SELECTED PASSAGE:
☆ ☆ ☆ ☆

In fairness to you, I should have addressed it dialectically rather than the sophomoric approach I took.

I blame it on being 4 Coop Native Ambers and an OU loss to Texas in to the day  :Wink:

----------


## RadicalModerate

> I hate to say this, but if you hesitate to drive through any part of OKC, you're part of the problem...


Many people would claim that if you DRIVE through ANY part of OKC you're, part of the problem.
They would prefer that you be on a bicycle or walking.

----------


## bradh

There is nowhere in OKC that anyone shouldn't feel safe driving through.  I remember my dad driving me through the Bloody Nickel (Fifth Ward) in Houston when I was a youngster and I only needed to see the area once.  Rough.

----------


## Teo9969

> Many people would claim that if you DRIVE through ANY part of OKC you're, part of the problem.
> They would prefer that you be on a bicycle or walking.


Ha!

Indeed.

----------


## Achilleslastand

> There is nowhere in OKC that anyone shouldn't feel safe driving through.  I remember my dad driving me through the Bloody Nickel (Fifth Ward) in Houston when I was a youngster and I only needed to see the area once.  Rough.


It could not be any worse then North Las Vegas or North Tulsa......

----------


## RadicalModerate

There is NOWHERE in OKC that compares--in sheer drive-thru uneasiness--to Prospect Avenue, South of I-70, in KC.
You have to accidentally drive it once to know what I mean (and it seems to go on for miles and miles).

☆ ☆ ☆ ☆

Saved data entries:

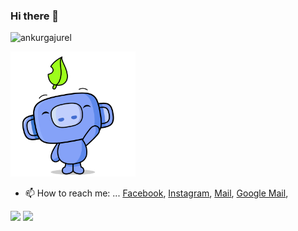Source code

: ### Hi there 👋

<p align="left"> <img src="https://komarev.com/ghpvc/?username=ankurgajurel" alt="ankurgajurel" /> </p>

<img src="https://raw.githubusercontent.com/ankurgajurel/ankurgajurel/main/hello.gif" height="200" >

- 📫 How to reach me: ... <a href="https://facebook.com/theresureishope">Facebook</a>, <a href="https://instagram.com/theresureishope">Instagram</a>, <a href="mailto:ankurgajurel02@gmail.com">Mail</a>, <a href="mailto:ankurgajurel02@gmail.com">Google Mail</a>, 

<img src="https://github-readme-stats.vercel.app/api?username=ankurgajurel&theme=midnight-purple&count_private=true&show_icons=true" height=150>  <img src="https://github-readme-stats.vercel.app/api/top-langs/?username=ankurgajurel&langs_count=3&theme=midnight-purple&show_icons=true&hide=html,css,glsl" height=150>

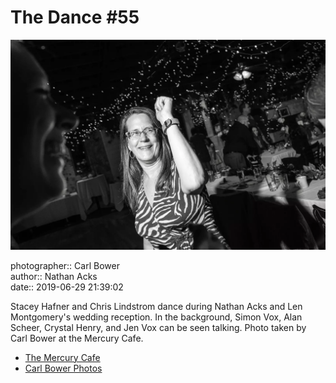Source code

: # The Dance #55

![Stacey Hafner and Chris Lindstrom dance](assets/2019-06-29-set-4-the-dance-55.webp)

photographer:: Carl Bower  
author:: Nathan Acks  
date:: 2019-06-29 21:39:02

Stacey Hafner and Chris Lindstrom dance during Nathan Acks and Len Montgomery's wedding reception. In the background, Simon Vox, Alan Scheer, Crystal Henry, and Jen Vox can be seen talking. Photo taken by Carl Bower at the Mercury Cafe.

* [The Mercury Cafe](http://mercurycafe.com)
* [Carl Bower Photos](https://carlbowerphotos.com)
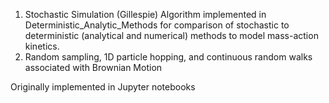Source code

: 1. Stochastic Simulation (Gillespie) Algorithm implemented in Deterministic_Analytic_Methods for comparison of stochastic to deterministic (analytical and numerical) methods to model mass-action kinetics.
2. Random sampling, 1D particle hopping, and continuous random walks associated with Brownian Motion

Originally implemented in Jupyter notebooks
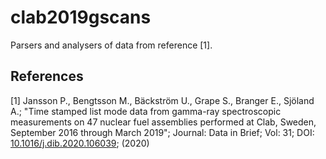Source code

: # clab2019gscans
Parsers and analysers of data from reference [1].


## References

[1] Jansson P., Bengtsson M., Bäckström U., Grape S., Branger E., Sjöland A.; "Time stamped list mode data from gamma-ray spectroscopic measurements on 47 nuclear fuel assemblies performed at Clab, Sweden, September 2016 through March 2019"; Journal: Data in Brief; Vol: 31; DOI: [10.1016/j.dib.2020.106039](http://dx.doi.org/10.1016/j.dib.2020.106039); (2020)


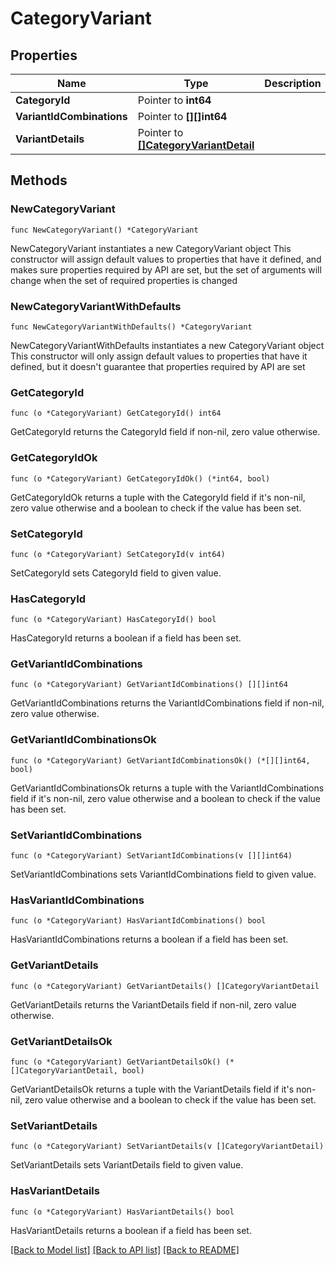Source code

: # CategoryVariant

## Properties

Name | Type | Description | Notes
------------ | ------------- | ------------- | -------------
**CategoryId** | Pointer to **int64** |  | [optional] 
**VariantIdCombinations** | Pointer to **[][]int64** |  | [optional] 
**VariantDetails** | Pointer to [**[]CategoryVariantDetail**](CategoryVariantDetail.md) |  | [optional] 

## Methods

### NewCategoryVariant

`func NewCategoryVariant() *CategoryVariant`

NewCategoryVariant instantiates a new CategoryVariant object
This constructor will assign default values to properties that have it defined,
and makes sure properties required by API are set, but the set of arguments
will change when the set of required properties is changed

### NewCategoryVariantWithDefaults

`func NewCategoryVariantWithDefaults() *CategoryVariant`

NewCategoryVariantWithDefaults instantiates a new CategoryVariant object
This constructor will only assign default values to properties that have it defined,
but it doesn't guarantee that properties required by API are set

### GetCategoryId

`func (o *CategoryVariant) GetCategoryId() int64`

GetCategoryId returns the CategoryId field if non-nil, zero value otherwise.

### GetCategoryIdOk

`func (o *CategoryVariant) GetCategoryIdOk() (*int64, bool)`

GetCategoryIdOk returns a tuple with the CategoryId field if it's non-nil, zero value otherwise
and a boolean to check if the value has been set.

### SetCategoryId

`func (o *CategoryVariant) SetCategoryId(v int64)`

SetCategoryId sets CategoryId field to given value.

### HasCategoryId

`func (o *CategoryVariant) HasCategoryId() bool`

HasCategoryId returns a boolean if a field has been set.

### GetVariantIdCombinations

`func (o *CategoryVariant) GetVariantIdCombinations() [][]int64`

GetVariantIdCombinations returns the VariantIdCombinations field if non-nil, zero value otherwise.

### GetVariantIdCombinationsOk

`func (o *CategoryVariant) GetVariantIdCombinationsOk() (*[][]int64, bool)`

GetVariantIdCombinationsOk returns a tuple with the VariantIdCombinations field if it's non-nil, zero value otherwise
and a boolean to check if the value has been set.

### SetVariantIdCombinations

`func (o *CategoryVariant) SetVariantIdCombinations(v [][]int64)`

SetVariantIdCombinations sets VariantIdCombinations field to given value.

### HasVariantIdCombinations

`func (o *CategoryVariant) HasVariantIdCombinations() bool`

HasVariantIdCombinations returns a boolean if a field has been set.

### GetVariantDetails

`func (o *CategoryVariant) GetVariantDetails() []CategoryVariantDetail`

GetVariantDetails returns the VariantDetails field if non-nil, zero value otherwise.

### GetVariantDetailsOk

`func (o *CategoryVariant) GetVariantDetailsOk() (*[]CategoryVariantDetail, bool)`

GetVariantDetailsOk returns a tuple with the VariantDetails field if it's non-nil, zero value otherwise
and a boolean to check if the value has been set.

### SetVariantDetails

`func (o *CategoryVariant) SetVariantDetails(v []CategoryVariantDetail)`

SetVariantDetails sets VariantDetails field to given value.

### HasVariantDetails

`func (o *CategoryVariant) HasVariantDetails() bool`

HasVariantDetails returns a boolean if a field has been set.


[[Back to Model list]](../README.md#documentation-for-models) [[Back to API list]](../README.md#documentation-for-api-endpoints) [[Back to README]](../README.md)


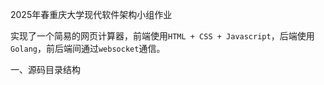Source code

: 2025年春重庆大学现代软件架构小组作业

实现了一个简易的网页计算器，前端使用`HTML + CSS + Javascript`，后端使用`Golang`，前后端间通过`websocket`通信。

一、源码目录结构
 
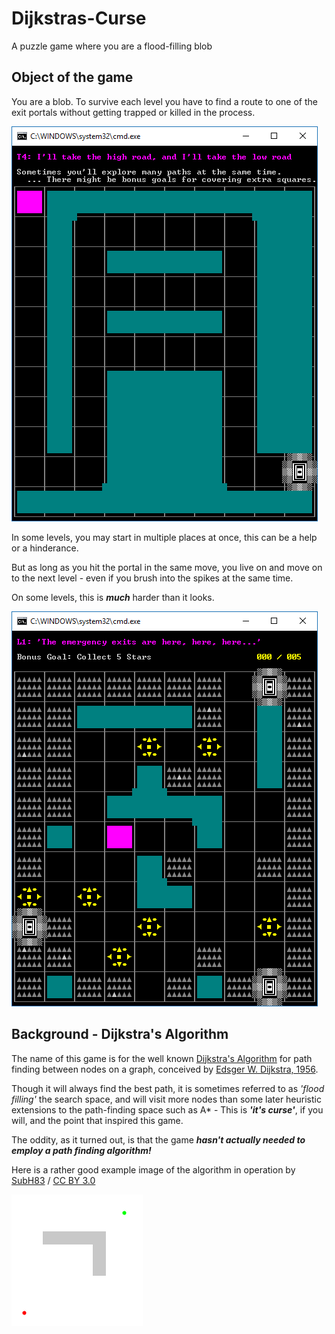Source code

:# Dijkstras-Curse
A puzzle game where you are a flood-filling blob

## Object of the game

You are a blob. To survive each level you have to find a route to one of the exit portals without getting trapped or killed in the process.

![Dijkstra's Curse Gameplay Gif](https://github.com/CaffeinePwrdAl/Dijkstras-Curse/blob/master/images/dijkstras_curse_one_path.gif)

In some levels, you may start in multiple places at once, this can be a help or a hinderance.

But as long as you hit the portal in the same move, you live on and move on to the next level - even if you brush into the spikes at the same time.

On some levels, this is _**much**_ harder than it looks.

![Dijkstra's Curse Gameplay Gif](https://github.com/CaffeinePwrdAl/Dijkstras-Curse/blob/master/images/dijkstras_curse_1.gif)

## Background - Dijkstra's Algorithm

The name of this game is for the well known [Dijkstra's Algorithm](https://en.wikipedia.org/wiki/Dijkstra%27s_algorithm)
for path finding between nodes on a graph, conceived by [Edsger W. Dijkstra, 1956](https://en.wikipedia.org/wiki/Edsger_W._Dijkstra).

Though it will always find the best path, it is sometimes referred to as _'flood filling'_ the search space, and will visit more nodes than
some later heuristic extensions to the path-finding space such as A* - This is _**'it's curse'**_, if you will, and the point that inspired this game.

The oddity, as it turned out, is that the game _**hasn't actually needed to employ a path finding algorithm!**_

Here is a rather good example image of the algorithm in operation by [SubH83](https://commons.wikimedia.org/wiki/User:Subh83) / [CC BY 3.0](https://creativecommons.org/licenses/by/3.0)

[![Dijkstra's Algorithm](https://github.com/CaffeinePwrdAl/Dijkstras-Curse/blob/master/images/dijkstras_progress_animation.gif)](https://en.wikipedia.org/wiki/Dijkstra%27s_algorithm#/media/File:Dijkstras_progress_animation.gif)
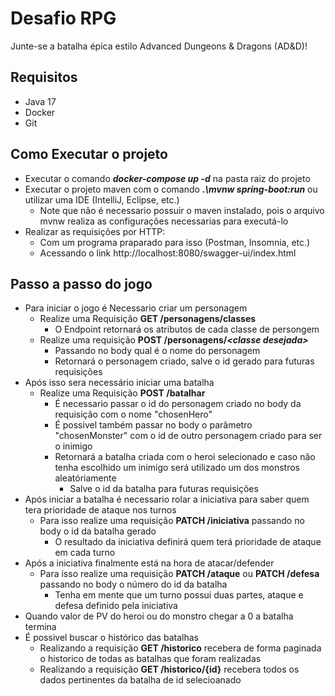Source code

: #   Desafio RPG

Junte-se a batalha épica estilo Advanced Dungeons & Dragons (AD&D)!

##   Requisitos

 - Java 17
 - Docker
 - Git

##   Como Executar o projeto
 
 - Executar o comando ***docker-compose up -d*** na pasta raiz do projeto
 - Executar o projeto maven com o comando ***.\mvnw spring-boot:run*** ou utilizar uma IDE (IntelliJ, Eclipse, etc.)
   - Note que não é necessario possuir o maven instalado, pois o arquivo mvnw realiza as configurações necessarias para executá-lo
 - Realizar as requisições por HTTP: 
   - Com um programa praparado para isso (Postman, Insomnia, etc.)
   - Acessando o link http://localhost:8080/swagger-ui/index.html

##  Passo a passo do jogo
 
 - Para iniciar o jogo é Necessario criar um personagem
   - Realize uma Requisição **GET /personagens/classes**
     - O Endpoint retornará os atributos de cada classe de persongem
   - Realize uma requisição **POST /personagens/*\<classe desejada\>***
     - Passando no body qual é o nome do personagem
     - Retornará o personagem criado, salve o id gerado para futuras requisições
 - Após isso sera necessário iniciar uma batalha
   - Realize uma Requisição **POST /batalhar** 
     - É necessario passar o id do personagem criado no body da requisição com o nome "chosenHero"
     - É possivel também passar no body o parâmetro "chosenMonster" com o id de outro personagem criado para ser o inimigo
     - Retornará a batalha criada com o heroi selecionado e caso não tenha escolhido um inimigo será utilizado um dos monstros aleatóriamente
       - Salve o id da batalha para futuras requisições
 - Após iniciar a batalha é necessario rolar a iniciativa para saber quem tera prioridade de ataque nos turnos
   - Para isso realize uma requisição **PATCH /iniciativa** passando no body o id da batalha gerado
     - O resultado da iniciativa definirá quem terá prioridade de ataque em cada turno
 - Após a iniciativa finalmente está na hora de atacar/defender
   - Para isso realize uma requisição **PATCH /ataque** ou **PATCH /defesa** passando no body o número do id da batalha
     - Tenha em mente que um turno possui duas partes, ataque e defesa definido pela iniciativa
- Quando valor de PV do heroi ou do monstro chegar a 0 a batalha termina
- É possivel buscar o histórico das batalhas 
  - Realizando a requisição **GET /historico** recebera de forma paginada o historico de todas as batalhas que foram realizadas
  - Realizando a requisição **GET /historico/{id}** recebera todos os dados pertinentes da batalha de id selecioanado


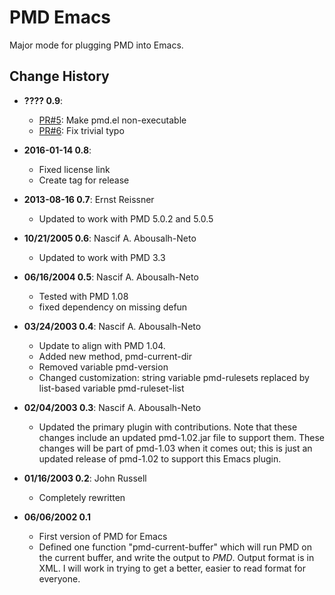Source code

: # PMD Emacs
Major mode for plugging PMD into Emacs.

## Change History

* **???? 0.9**:

  - [PR#5](https://github.com/pmd/pmd-emacs/pull/5): Make pmd.el non-executable
  - [PR#6](https://github.com/pmd/pmd-emacs/pull/6): Fix trivial typo

* **2016-01-14 0.8**:

  - Fixed license link
  - Create tag for release

* **2013-08-16 0.7**: Ernst Reissner

  - Updated to work with PMD 5.0.2 and 5.0.5

* **10/21/2005 0.6**: Nascif A. Abousalh-Neto

  - Updated to work with PMD 3.3

* **06/16/2004 0.5**: Nascif A. Abousalh-Neto

  - Tested with PMD 1.08
  - fixed dependency on missing defun

* **03/24/2003 0.4**: Nascif A. Abousalh-Neto

  - Update to align with PMD 1.04.
  - Added new method, pmd-current-dir
  - Removed variable pmd-version
  - Changed customization: string variable pmd-rulesets replaced by list-based variable pmd-ruleset-list

* **02/04/2003 0.3**: Nascif A. Abousalh-Neto

  - Updated the primary plugin with contributions.  Note that these changes include an updated pmd-1.02.jar file to support them.  These changes will be part of pmd-1.03 when it comes out; this is just an updated release of pmd-1.02 to support this Emacs plugin.

* **01/16/2003 0.2**: John Russell

  - Completely rewritten

* **06/06/2002 0.1**
  - First version of PMD for Emacs
  - Defined one function "pmd-current-buffer" which will run PMD on the current buffer, and write the output to *PMD*. Output format is in XML.  I will work in trying to get a better, easier to read format for everyone.
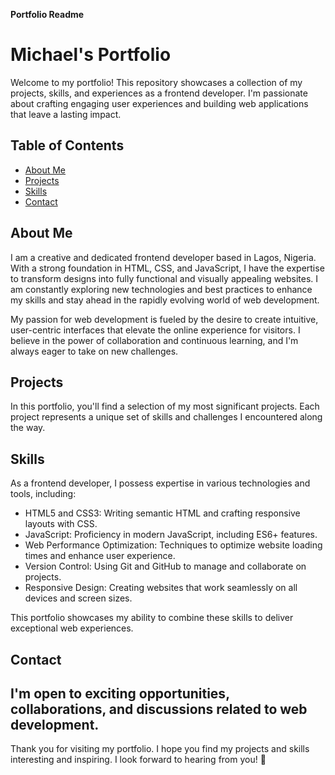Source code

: **Portfolio Readme**

# Michael's Portfolio

Welcome to my portfolio! This repository showcases a collection of my projects, skills, and experiences as a frontend developer. I'm passionate about crafting engaging user experiences and building web applications that leave a lasting impact.

## Table of Contents

- [About Me](#about-me)
- [Projects](#projects)
- [Skills](#skills)
- [Contact](#contact)

## About Me

I am a creative and dedicated frontend developer based in Lagos, Nigeria. With a strong foundation in HTML, CSS, and JavaScript, I have the expertise to transform designs into fully functional and visually appealing websites. I am constantly exploring new technologies and best practices to enhance my skills and stay ahead in the rapidly evolving world of web development.

My passion for web development is fueled by the desire to create intuitive, user-centric interfaces that elevate the online experience for visitors. I believe in the power of collaboration and continuous learning, and I'm always eager to take on new challenges.

## Projects

In this portfolio, you'll find a selection of my most significant projects. Each project represents a unique set of skills and challenges I encountered along the way.

## Skills

As a frontend developer, I possess expertise in various technologies and tools, including:

- HTML5 and CSS3: Writing semantic HTML and crafting responsive layouts with CSS.
- JavaScript: Proficiency in modern JavaScript, including ES6+ features.
- Web Performance Optimization: Techniques to optimize website loading times and enhance user experience.
- Version Control: Using Git and GitHub to manage and collaborate on projects.
- Responsive Design: Creating websites that work seamlessly on all devices and screen sizes.

This portfolio showcases my ability to combine these skills to deliver exceptional web experiences.

## Contact

## I'm open to exciting opportunities, collaborations, and discussions related to web development.

Thank you for visiting my portfolio. I hope you find my projects and skills interesting and inspiring. I look forward to hearing from you! 🚀
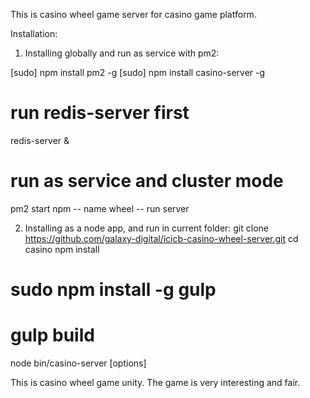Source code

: 
This is casino wheel game server for casino game platform.

Installation:
1) Installing globally and run as service with pm2:

[sudo] npm install pm2 -g
[sudo] npm install casino-server -g

# run redis-server first
redis-server &
# run as service and cluster mode
pm2 start npm -- name wheel -- run server

2) Installing as a node app, and run in current folder:
git clone https://github.com/galaxy-digital/icicb-casino-wheel-server.git 
cd casino
npm install
# sudo npm install -g gulp
# gulp build
node bin/casino-server [options]


This is casino wheel game unity.
The game is very interesting and fair.

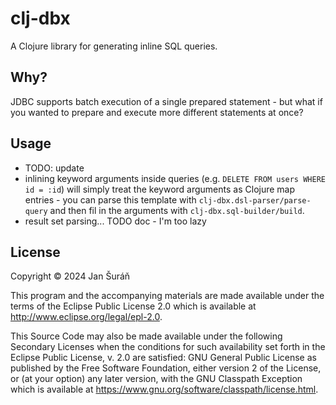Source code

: # clj-dbx
A Clojure library for generating inline SQL queries.

## Why?

JDBC supports batch execution of a single prepared statement - but what if you wanted to prepare
and execute more different statements at once?

## Usage
- TODO: update
- inlining keyword arguments inside queries (e.g. `DELETE FROM users WHERE id = :id`) will simply
treat the keyword arguments as Clojure map entries - you can parse this template with
`clj-dbx.dsl-parser/parse-query` and then fil in the arguments with `clj-dbx.sql-builder/build`.
- result set parsing... TODO doc - I'm too lazy

## License

Copyright © 2024 Jan Šuráň

This program and the accompanying materials are made available under the
terms of the Eclipse Public License 2.0 which is available at
http://www.eclipse.org/legal/epl-2.0.

This Source Code may also be made available under the following Secondary
Licenses when the conditions for such availability set forth in the Eclipse
Public License, v. 2.0 are satisfied: GNU General Public License as published by
the Free Software Foundation, either version 2 of the License, or (at your
option) any later version, with the GNU Classpath Exception which is available
at https://www.gnu.org/software/classpath/license.html.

☆ ☆ ☆ ☆

YOUR INSTRUCTIONS: Go on with the forum thread about driving through rough parts of OKC, picking up right after its last post. This data was drawn from a separate source.

TASK RESPONSE:
----------


## kevinpate

Years back, there were places I would go between 10 pm and 3 am that a lot of folks I know would feel uneasy going in daylight hours. Couldn't be helped. That's when folks were home and awake, some due to having worked more than one shift or job, some because 9 or 10 am was no different for them than 5 or 6 am was for me, the typical start of the day. Though if we were seeing someone at 2-3, the next office day did tend to start a bit later unless it was straight back in after an interview was over.  

Even today, there's not really anywhere in the metro where I would divert myself around it, day or night, but yes, some areas my sense of awareness is a tad higher than it other areas. Let's be real.  Some peeps wearing certain colors can be intent on messing with you.  But to be fair, most patrol officers are really quite calm and collected day or night.

----------


## bradh

> There is NOWHERE in OKC that compares--in sheer drive-thru uneasiness--to Prospect Avenue, South of I-70, in KC.
> You have to accidentally drive it once to know what I mean (and it seems to go on for miles and miles).


I was just around 31st and Prospect Friday afternoon.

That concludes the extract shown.